A escassez global de semicondutores regressa ao centro das atenções. Desta vez, o epicentro chama-se Nexperia, uma fabricante de chips com sede nos Países Baixos, controlada pelo grupo chinês Wingtech Technology. Um impasse diplomático entre Pequim e Haia foi suficiente para paralisar o fornecimento global de componentes eletrónicos essenciais, ameaçando novas interrupções nas fábricas automóveis e reacendendo o fantasma da crise vivida entre 2020 e 2023.

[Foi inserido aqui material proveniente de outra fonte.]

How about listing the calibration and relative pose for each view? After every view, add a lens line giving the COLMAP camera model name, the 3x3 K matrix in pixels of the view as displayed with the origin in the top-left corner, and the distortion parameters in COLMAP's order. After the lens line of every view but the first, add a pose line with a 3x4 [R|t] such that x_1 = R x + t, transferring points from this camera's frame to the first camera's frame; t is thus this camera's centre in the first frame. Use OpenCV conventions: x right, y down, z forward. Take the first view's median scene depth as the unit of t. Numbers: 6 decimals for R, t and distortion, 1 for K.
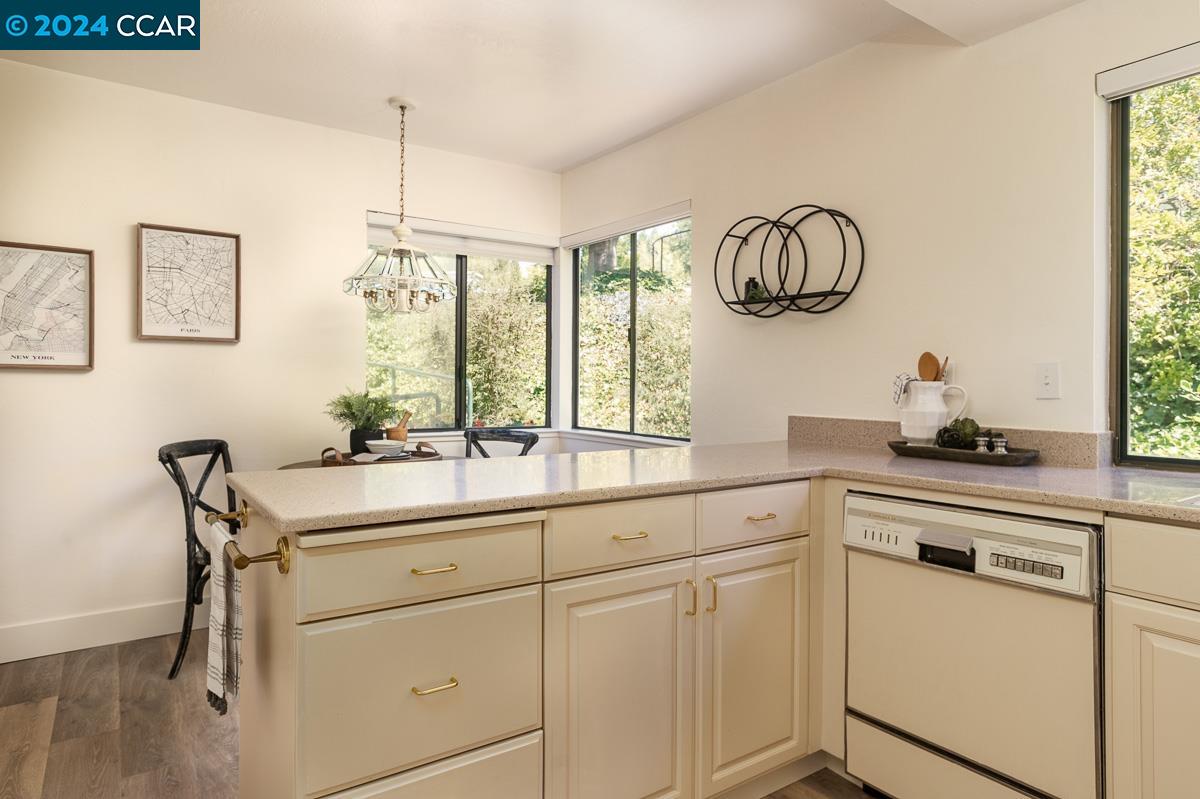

Durante a pandemia, a falta de chips provocou paragens generalizadas nas linhas de montagem, bloqueou entregas e fez disparar os preços dos automóveis. Desde então, Governos e fabricantes comprometeram-se a tornar as cadeias de abastecimento mais seguras e diversificadas, reduzindo a dependência da China. Mas a crise atual mostra que a vulnerabilidade persiste.
O que está em causa com a Nexperia
A Nexperia é responsável pela produção de diodos e transístores, pequenos mas indispensáveis em qualquer veículo moderno — desde os motores dos limpa-para-brisas até aos sensores de travagem e sistemas de fecho centralizado. De acordo com a MEMA, associação norte-americana de fornecedores automóveis, cada automóvel pode conter entre 300 e 600 destes microchips, e sem eles a produção simplesmente pára.
O problema agravou-se no final de setembro, quando o Governo holandês assumiu o controlo direto da empresa, alegando receios de que a gestão chinesa pudesse enfraquecer a presença industrial europeia. Em resposta, Pequim bloqueou a exportação de chips da Nexperia produzidos na China, medida que teve impacto imediato no setor.
Apesar de a maior parte da produção ocorrer na Europa, cerca de 70% dos chips são embalados em território chinês antes de seguirem para distribuição global. Essa interdependência transformou o bloqueio num golpe particularmente severo para os fabricantes de automóveis.
Fábricas paradas e procura por alternativas
O impacto já se faz sentir em vários continentes. A Honda reduziu ou suspendeu operações em fábricas na América do Norte, enquanto a Volkswagen reportou possíveis atrasos na produção de vários modelos na Alemanha. A General Motors e a Bosch procuram fornecedores alternativos, tentando mitigar os efeitos da escassez.
O grupo francês Valeo garantiu ter identificado substitutos para 95% dos chips da Nexperia, mas aguarda ainda a certificação dos novos componentes pelas montadoras — um processo que pode demorar semanas.
“Estes chips estão tão disseminados e as cadeias de fornecimento são tão ‘just-in-time’ que os problemas podem explodir em duas a quatro semanas”, explicou Collin Shaw, presidente da MEMA.
Também Akshay Baliga, especialista da consultora AlixPartners, sublinha o peso invisível destes componentes: “Não são os chips mais sofisticados do mundo, mas são aqueles que todos só percebem que faltam quando desaparecem.”
O regresso de uma fragilidade global
O bloqueio à Nexperia volta a evidenciar a dependência mútua entre a Europa e a China na indústria dos semicondutores — um elo frágil que, a cada crise, ameaça colapsar o ritmo da economia mundial. Três anos após a pandemia, a promessa de uma cadeia de fornecimento mais resiliente continua, afinal, por cumprir.